NFL teams with Native American mascots are facing increased scrutiny after the team in Washington chose to change its name after a long and often contentious dialogue with fans and the public. The Chiefs also announced last month that the team was discussing the future of its tomahawk chop celebration amid complaints that it’s racist.
Students at nearby Haskell Indian Nations University in Lawrence, Kansas, are among those who demanded changes.
“Using this mascot and having this fan base of predominantly white people wearing face paint and headdresses and doing the tomahawk chop, and it energizes them and gives them this sense of power, and then thinking there is nothing wrong with doing that is just mind boggling to me," said William Wilkinson, Haskell's former University Student Government Association president.
Wilkinson, who is Navajo, Cherokee, Mandan, Hidatsa and Arikara, said that eventually the team nickname also must change.
“It dehumanizes us and gives us Native Americans this picture of being this savage beast that is hungry for fighting when in real life we are nothing like that,” said the 22-year-old business major from Madison, Wisconsin.
Ty Rowton, a self-described superfan who goes to games as the X-Factor, dressed with an Arrowhead on his head, beads and a cape signed by players, has made one change to his costume. Instead of face paint, he will stick Duct tape with Bible verses on his face.
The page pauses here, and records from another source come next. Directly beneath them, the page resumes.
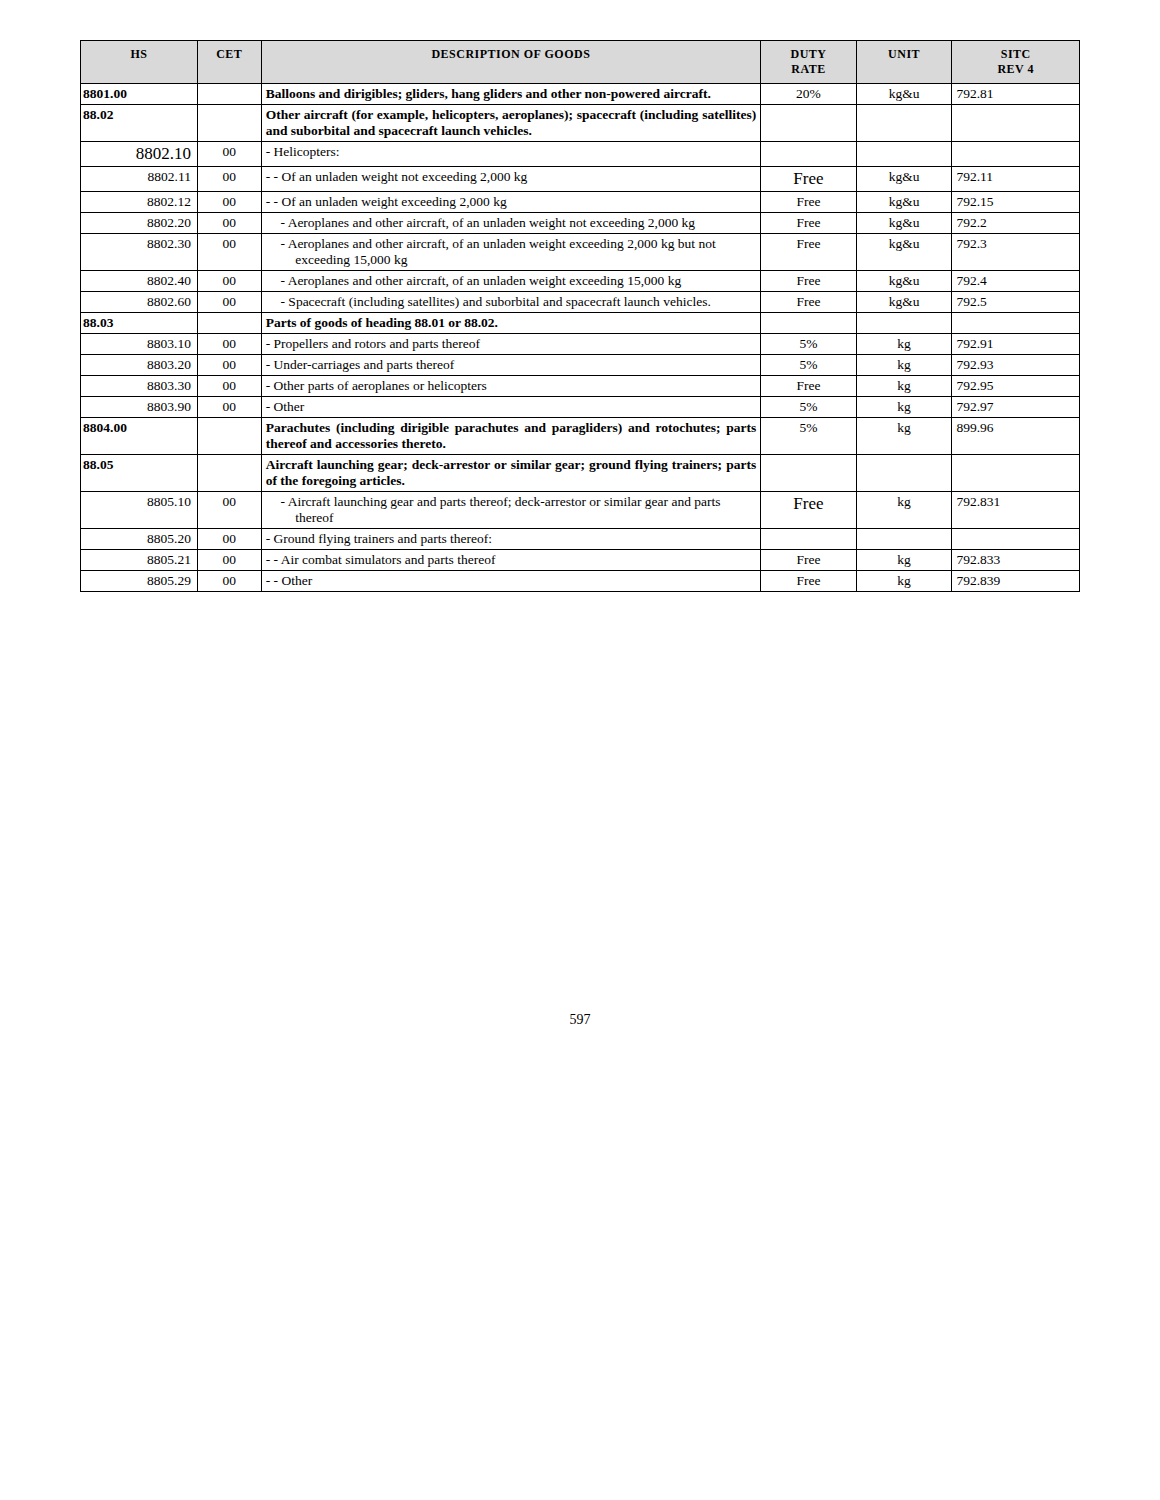| HS | CET | DESCRIPTION OF GOODS | DUTY RATE | UNIT | SITC REV 4 |
| --- | --- | --- | --- | --- | --- |
| 8801.00 | | Balloons and dirigibles; gliders, hang gliders and other non-powered aircraft. | 20% | kg&u | 792.81 |
| 88.02 | | Other aircraft (for example, helicopters, aeroplanes); spacecraft (including satellites) and suborbital and spacecraft launch vehicles. | | | |
| 8802.10 | 00 | - Helicopters: | | | |
| 8802.11 | 00 | - - Of an unladen weight not exceeding 2,000 kg | Free | kg&u | 792.11 |
| 8802.12 | 00 | - - Of an unladen weight exceeding 2,000 kg | Free | kg&u | 792.15 |
| 8802.20 | 00 | - Aeroplanes and other aircraft, of an unladen weight not exceeding 2,000 kg | Free | kg&u | 792.2 |
| 8802.30 | 00 | - Aeroplanes and other aircraft, of an unladen weight exceeding 2,000 kg but not exceeding 15,000 kg | Free | kg&u | 792.3 |
| 8802.40 | 00 | - Aeroplanes and other aircraft, of an unladen weight exceeding 15,000 kg | Free | kg&u | 792.4 |
| 8802.60 | 00 | - Spacecraft (including satellites) and suborbital and spacecraft launch vehicles. | Free | kg&u | 792.5 |
| 88.03 | | Parts of goods of heading 88.01 or 88.02. | | | |
| 8803.10 | 00 | - Propellers and rotors and parts thereof | 5% | kg | 792.91 |
| 8803.20 | 00 | - Under-carriages and parts thereof | 5% | kg | 792.93 |
| 8803.30 | 00 | - Other parts of aeroplanes or helicopters | Free | kg | 792.95 |
| 8803.90 | 00 | - Other | 5% | kg | 792.97 |
| 8804.00 | | Parachutes (including dirigible parachutes and paragliders) and rotochutes; parts thereof and accessories thereto. | 5% | kg | 899.96 |
| 88.05 | | Aircraft launching gear; deck-arrestor or similar gear; ground flying trainers; parts of the foregoing articles. | | | |
| 8805.10 | 00 | - Aircraft launching gear and parts thereof; deck-arrestor or similar gear and parts thereof | Free | kg | 792.831 |
| 8805.20 | 00 | - Ground flying trainers and parts thereof: | | | |
| 8805.21 | 00 | - - Air combat simulators and parts thereof | Free | kg | 792.833 |
| 8805.29 | 00 | - - Other | Free | kg | 792.839 |
597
He was stopped by security when he wore the getup for a training camp practice but said he has since gotten clearance for the ensemble. Still, he thinks the team's changes are an overreaction and said fans love to pose with people wearing headdresses. He also thinks the team also should keep the tomahawk chop.
“It is something that gets us riled up together and that we do as one. It has never been meant to be disrespectful at all,” he said.
Gaylene Crouser, executive director of the Kansas City Indian Center, said it's wrong to use “a race of people as a mascot.” Her group has demanded changes for years and she thinks the momentum may be shifting.
“It has always been swept under the rug, but because the Washington team was leaned on so hard that they made the change, now some of the other ones are starting to feel the heat,” she said. “I hope this is the beginning of the end of this acceptable racism.”
Calls to address racial issues have become more prevalent in the wake of Floyd’s death. Floyd, a Black man, died May 25 after a white Minneapolis police officer pressed his knee into the handcuffed Floyd’s neck for nearly eight minutes during an arrest over counterfeit money. The officer and three other officers were fired and have been charged in Floyd’s death.
Sixty-five-year-old fan Connie Jo Gillespie, who is a mix of East Woodland Shawnee, Plains Cree and Mississippi Chickasaw, supports banning the headdress but thinks the Chiefs name should stay. She considers herself a hardcore fan and praised efforts the team has made to work with national organizations that work closely on issues that affect Native Americans.
For example, the Chiefs celebrate American Indian Heritage Month by inviting elders to a game each year and having them do a ceremonial “Blessing of the Drum and the Four Directions of Arrowhead Stadium.”
“The KC Chiefs have an opportunity to culturally educate non Indians about our heritage, culture, and traditions because of their name," she wrote. “They along with local and regional American Indian leaders and tribal members, are wisely using that opportunity to culturally educate and bring respect to American Indian culture and heritage."